Each project submission will be graded based on the following criteria:

Does the submission successfully execute all of the test cases and produce the correct answer?
Does the submission execute without any memory leaks?
Does the submission follow the code formatting and style policies?

Note that we will use additional test cases to grade your submission that are more complex than the sample test cases that we provide you.

See the late policy in the syllabus.

After completing the assignment, you can submit your implementation to Gradescope:

https://www.gradescope.com/courses/579715

Running make submit-p2 in your build/ directory will generate a zip archive called project2-submission.zip under your project root directory that you can submit to Gradescope.

You can submit your answers as many times as you like and get immediate feedback.

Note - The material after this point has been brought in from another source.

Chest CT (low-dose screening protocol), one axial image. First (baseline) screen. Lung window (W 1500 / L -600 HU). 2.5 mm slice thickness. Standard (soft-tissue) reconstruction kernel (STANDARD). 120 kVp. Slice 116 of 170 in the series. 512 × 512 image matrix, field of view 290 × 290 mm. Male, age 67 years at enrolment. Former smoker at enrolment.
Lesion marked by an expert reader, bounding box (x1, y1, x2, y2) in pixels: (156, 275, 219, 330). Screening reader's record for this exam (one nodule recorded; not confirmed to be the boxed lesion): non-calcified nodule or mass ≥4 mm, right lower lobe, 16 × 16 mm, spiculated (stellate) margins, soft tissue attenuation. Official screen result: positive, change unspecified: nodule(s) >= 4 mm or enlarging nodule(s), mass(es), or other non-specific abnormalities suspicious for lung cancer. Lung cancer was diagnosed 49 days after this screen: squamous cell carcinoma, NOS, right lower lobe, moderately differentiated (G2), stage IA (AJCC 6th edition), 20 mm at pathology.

Notes on Gradescope and Autograder

If you are timing out on Gradescope, it's likely because you have a deadlock in your code or your code is too slow and does not run in 60 seconds. If your code is too slow it may be because you have performance issue on the buffer pool manager you implemented in project 1.
The autograder will not work if you are printing too many logs in your submissions.
If the autograder did not work properly, make sure that your formatting commands work and that you are submitting the right files.

CMU students should use the Gradescope course code announced on Piazza.

Every student has to work individually on this assignment.
Students are allowed to discuss high-level details about the project with others.
Students are not allowed to copy the contents of a white-board after a group meeting with other students.
Students are not allowed to copy the solutions from another colleague.

WARNING: All of the code for this project must be your own. You may not copy source code from other students or other sources that you find on the web. Plagiarism will not be tolerated. See CMU's Policy on Academic Integrity for additional information.